A défaut d'informations vérifiées, chacun peut se laisser aller à inventer n'importe quoi sur n'importe qui, créant une ambiance de désordre  et de délation , obstacle aux réflexions et analyses,  sans lesquelles il est impossible de construire la moindre structure viable.

 

Je terminerai par un appel à la presse d'Haïti, en leur rappelant que les régimes autoritaires aiment les zen qui embrouillent et masquent les réalités politiques, économiques et sociales.


Je voudrais leur rappeler, en passant, qu'il faut écrire les noms des peuples avec une majuscule.


Que leur entêtement à ne pas respecter une règle de grammaire simple, est le reflet de leur difficulté à respecter les règles de leur métier.


Que leur profession exige un minimum de culture et de curiosité sur tous les aspects de la vie du pays, dont la biographie des personnages qui occupent des postes déterminants dans la gestion du pays, dont des enquêtes sur le devenir de l'argent "extorqué" à la diaspora, dont des enquêtes sur le fonctionnement de l'ensemble des programmes "roz", etc.


La petite liberté dont jouit la presse haïtienne, elle la doit à la la lutte du peuple haïtien contre la dictature. 


Ne serait-ce qu'en reconnaissance des sacrifices faits par ce peuple, les média lui doivent un minimum de respect.


Respect qui devrait, en principe,  se manifester, en priorité, par une exigence de qualité.

images-6.jpeg

 

Mme  Liliane Pierre Paul, la ville de Dessalines,  s'appelle Dessalines , et non pas Marchand- Dessalines ou Marchand tout court, comme vous vous entêtez  à la nommer. Ce qui, d'une certaine manière, est une offense au père de la nation, similaire aux jeans et boots de Martelly qui vous ont offusquée.

 

Mme Liliane Pierre-Pauk, faîtes-vous parti des gens qui continuent à appeler aéroport François Duvalier, l'aéroport Toussaint Louverture ?


Mme Liliane Pierre-Paul, la sémantique et les concepts sont  déterminants.

Ce n'est pas du gnan-ni-gnan-nan, ni du kakachat.


Ne pas nommer correctement les choses, c'est leur ôter leur identité.

Aimeriez-vous qu'on vous appelle Mme Liliane Pierre-Jean ?

Aimeriez-vous qu'on ne mette pas de majuscule à vos noms et prénoms ?

Non, n'est-ce pas ?


Eh bien, c'est pareil, les Haïtiens aiment qu'on les nomment Haïtiens avec un H majuscule

et Dessalines aime qu'on nomme sa ville Dessalines et non pas Marchand Dessalines.

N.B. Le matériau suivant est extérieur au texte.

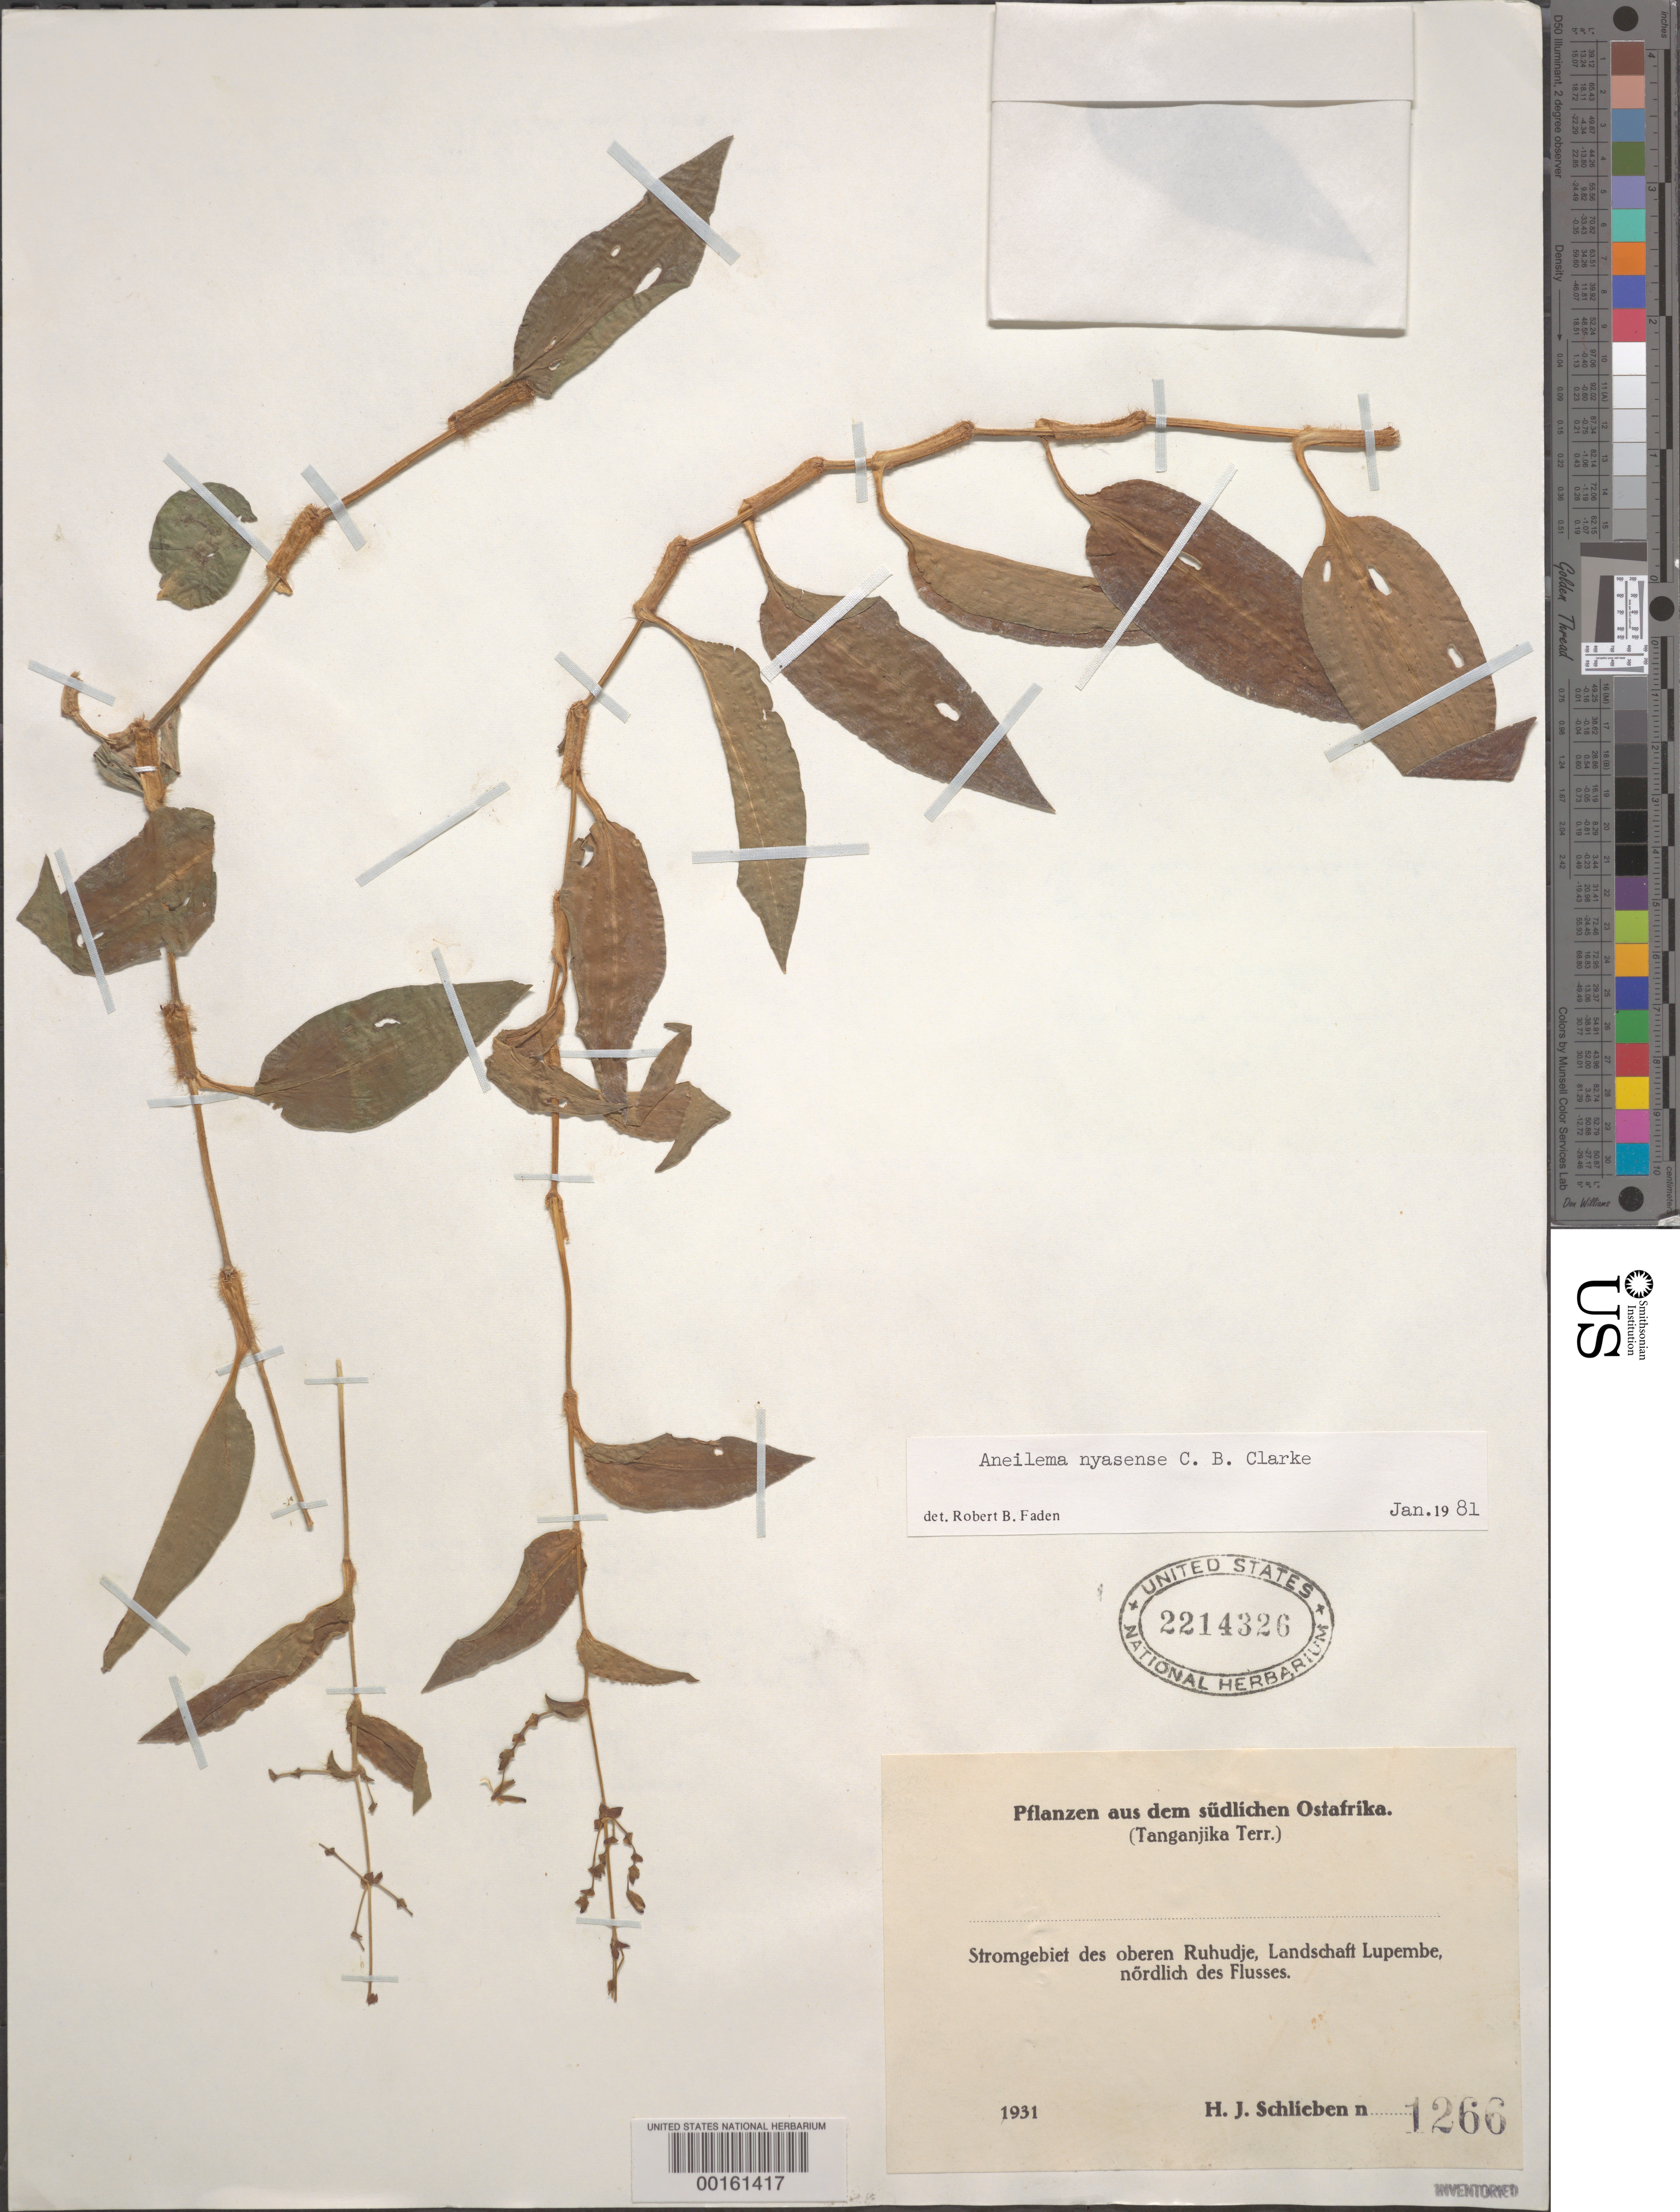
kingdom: Plantae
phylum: Tracheophyta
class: Liliopsida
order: Commelinales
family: Commelinaceae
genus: Aneilema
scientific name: Aneilema nyasense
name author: C.B. Clarke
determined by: Faden, Robert B., (US), Smithsonian Institution - National Museum of Natural History (UNITED STATES)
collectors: H. J. Schlieben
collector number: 1266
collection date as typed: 1931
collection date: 1931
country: Tanzania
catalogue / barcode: US 2214326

Le Monsieur a lutté et vaincu les colons et vous, vous persistez, 206 après l'indépendance,

à accoler à la ville qu'il a fondée le nom d'un esclavagiste  ?

 

Pourquoi pas Rochambeau-Dessalines, après tout ?

 

Madame Liliane Pierre-Louis, pardon Mme Liliane Pierre-Joseph, pardon Mme Pierre-Paul, savez-vous qu'il fût un temps où Paris s'appelait Lutèce ?

 

Voyons,  si cette toute petite gymnastique  qui consiste à remettre à jour un programme simple

semble être du domaine de l'impossible. 


Que peut-il se passer, quand vous vous retrouvez face à des programmes plus complexes ?

 

Par exemple, les enjeux autour de la chute d'Aristide ?

 

Mme Liliane Pierre-Paul, le diable est dans les détails, comme dans les jeans et boots de Martelly à la commémoration de Dessalines.